Despite overall growth of 5.7 percent for the advertising industry in Q2 2011, ad spending fell in nearly half the world’s key markets in the second quarter of this year as economic concerns continued to impact the advertising industry, according to Nielsen’s quarterly Global AdView Pulse report.
“Compared to the 8.9 percent growth rate in the first quarter of the year, there was definitely some slowdown,” observed Randall Beard, Global Head of Advertiser Solutions for Nielsen. “But, based on the global economy and the financial problems many countries have experienced, a 5.7 percent increase for quarterly year-on-year global ad spend is still great news.”
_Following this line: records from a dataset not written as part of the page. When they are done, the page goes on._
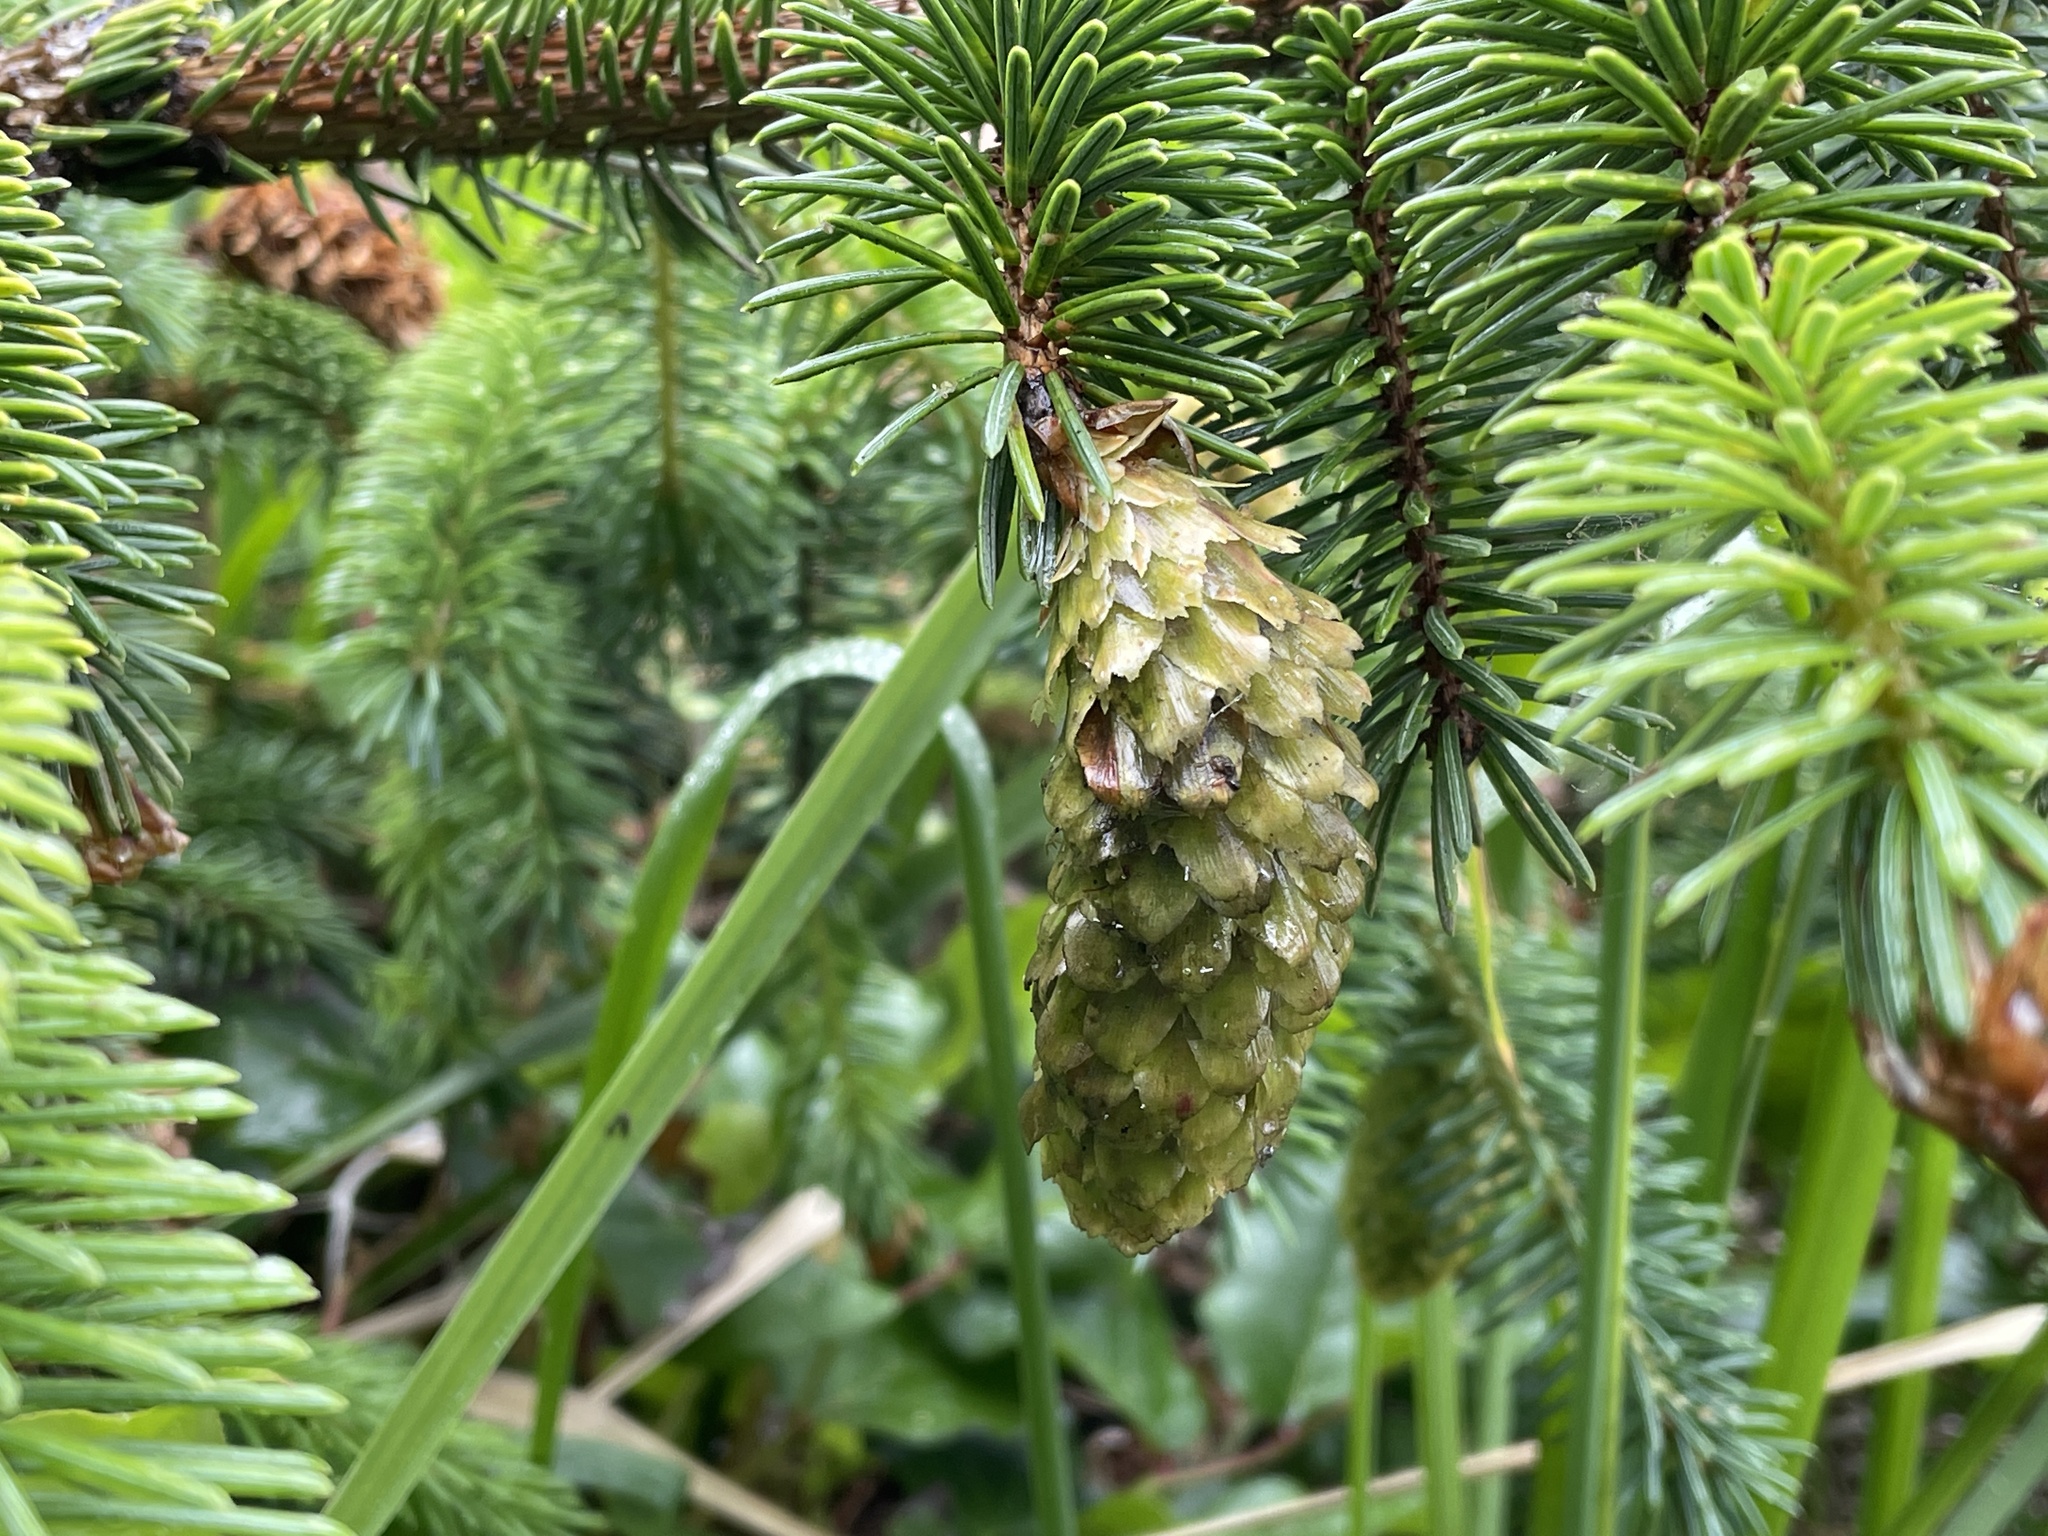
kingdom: Plantae
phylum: Tracheophyta
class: Pinopsida
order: Pinales
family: Pinaceae
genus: Picea
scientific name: Picea sitchensis
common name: Sitka spruce
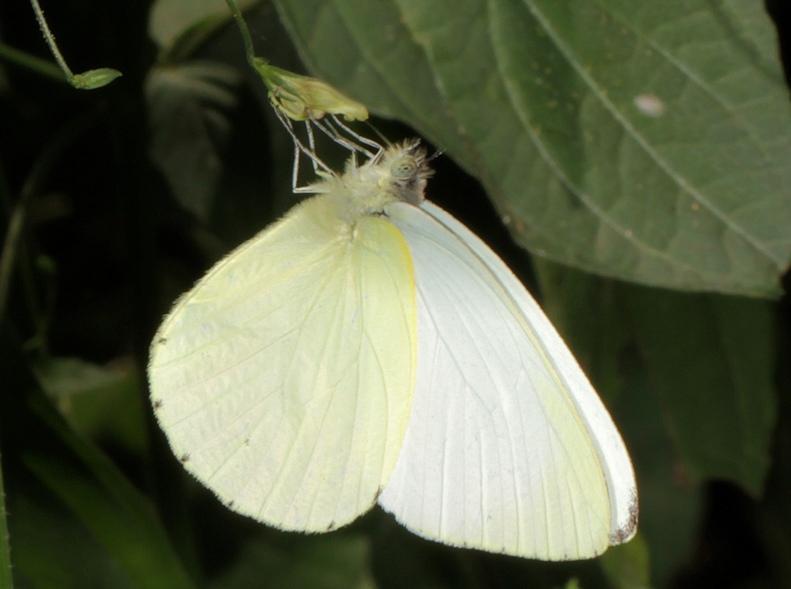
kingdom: Animalia
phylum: Arthropoda
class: Insecta
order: Lepidoptera
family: Pieridae
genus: Dixeia
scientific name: Dixeia pigea
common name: Ant-heap small white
Global advertising in Q2 totaled USD127 billion (mainly based on published rate cards and four major media types), and the first half of 2011 closed with a +7.2 percent growth over the same period in 2010.
Highlights from Nielsen’s Global AdView Pulse report:
- Advertising revenue dropped in 16 out of 36 global markets covered by the Nielsen Global AdView Pulse
- Argentina reported the highest year-on-year quarterly increase of 28.5 percent. Egypt was the hardest hit (-51.7% YOY)
- Fast Moving Consumer Goods (FMCG) advertising posted its lowest quarterly growth since the Q1 2009 Pulse report: 4 percent globally including declines of -3.6 percent in Europe and -3.0 percent in North America.
- Clothing and accessories, which was among the worst hit recession categories in 2009, posted the highest quarterly year-on-year increase in Q2 – up 17.9 percent globally, driven by a 27.9 percent increase in Asia Pacific.
- While radio posted the largest percentage increase among all traditional media in Q2 (+8.2%), overall television continued to dominate global advertising, accounting for 65 percent of total spend.